Quand j’ai raccroché mon téléphone, je me suis levée d’un bond sur mes pieds depuis mon canapé et en deux minutes chrono j’avais enfilé mes vieilles Converse et j’étais dans l’ascenseur en route vers Flagey : j’étais persuadée que c’était l’affaire d’un quart d’heure, vingt minutes, et que bientôt je serais de retour le cul sur mon canapé et le menton sous le plaid mauve, devant un plat de pâtes saumon-crème fraîche. L’appel de la borne Villo vide chez Eugène F., le Mamma Roma, et sur le trottoir, une fille devant la même porte d’entrée que moi. Elle va au troisième aussi. Ca aurait pu être gênant, mais nous sommes à Bruxelles : après vingt secondes, on se reconnaît, et tu réalises que ça te crispe, quand même, d’entendre parler de toi en tant que “l’ex de Machin.” Mais tu souris, tu continues à monter les escaliers jusqu’au troisième étage.

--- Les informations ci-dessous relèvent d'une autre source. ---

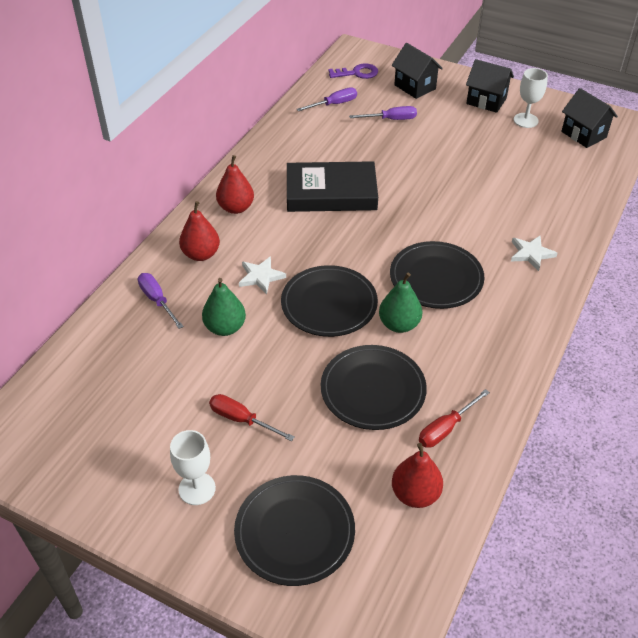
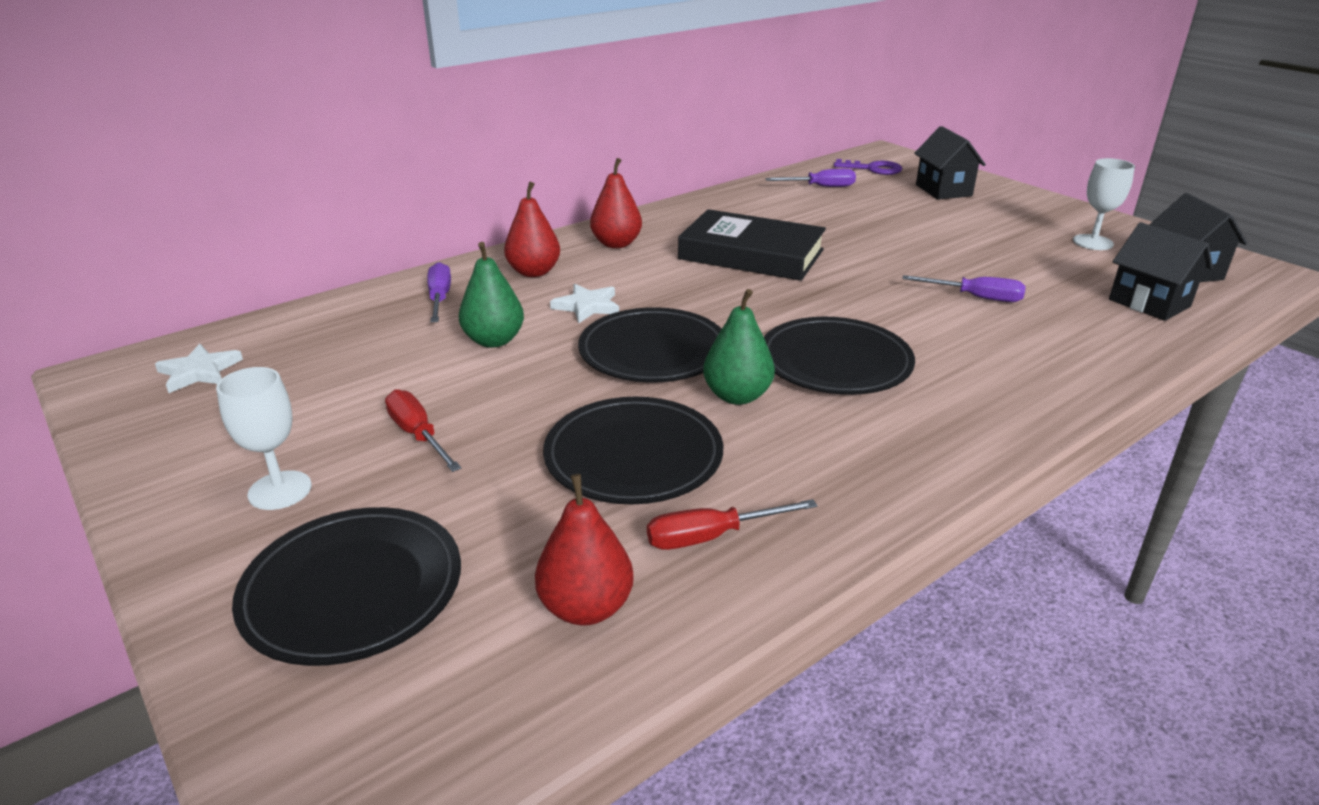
camera: 25 degrees right, 15 degrees down
purple screwdriver [349,106,417,120] -> purple screwdriver moved to [902,275,1026,302]
black house [466,59,514,113] -> black house moved to [1109,222,1213,321]
white star [511,236,557,271] -> white star moved to [155,344,243,393]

Les soirées improbables c’est celles où à la base t’étais parti pour pas rester. Tu regardes ta montre déjà sur le chemin de l’aller, calcules mentalement l’horaire des derniers trams, prévois déjà ce que tu vas faire après et comment, et trois heures plus tard t’es encore dehors, le froid du soir mord déjà en septembre mais ça te va ; t’es rentrée dans un appart aux murs bleu sombre et aux étagères en formes géométriques qui s’encastrent sans se toucher, où ça sent l’encens et la ouide, où à la base tu pensais que tu connaissais personne, mais de la fille dans l’escalier à Cédric que t’as eu au téléphone en passant par la locataire des lieux pour laquelle t’as limite un coup de foudre amical tellement c’est presque toi que c’est bizarre, au gringalet à l’accent scandinave qui parle peu et bas et fume du tabac naturel près d’une pile de bouquins d’art en passant par la fille asiatique sympathique qui avait tout pour elle mais dont le prénom a fini de te crisper… Tout est familier. Presque trop, c’en est suspect. Le quart d’heure devient une heure et des brouettes à force de carburer de verte et d’eau fraîche – de la Spa pour être exacte (qui a parlé de fins de mois ?).
Et puis tu décides de partir quand le numéro de ton frère s’affiche sur l’écran. Terrasse Belga, Kriek, bière, Lucky Strike, avions pour l’Italie et New York, la famille va bien, on a froid mais on reste dehors avec les ex-collègues et les serveurs en service. On dit à Rebecca : “pause-clope ?” elle répond “pause-joint. » Amœnitates Belgicæ, j’aime ce pays. J’embrasse mon frère, je prends le dernier tram que je dois attendre huit minutes pendant lesquelles j’arrive à la conclusion qu’à 23h58 la population de la place Flagey est composée à 73% d’individus louches. J’inclus dedans le vieux monsieur probablement fort saoul que j’entends demander d’une voix traînante dans un accent belge à couper met het mes : « Il arrrrive bientôt le septannnnte et un ? – Oui monsieur, il arrive dans cinq minutes, et il sera très bien et très chouette” répond une voix rigolarde. Je souris.
Le palier du rez-de-chausée sent toujours autant le riz sauté. Ca s’estompe jusqu’au palier du cinquième. Je me dis que j’ai bien fait de fermer à clé, malgré tout, tiens.
00h45, c’est une bonne heure pour faire des pâtes.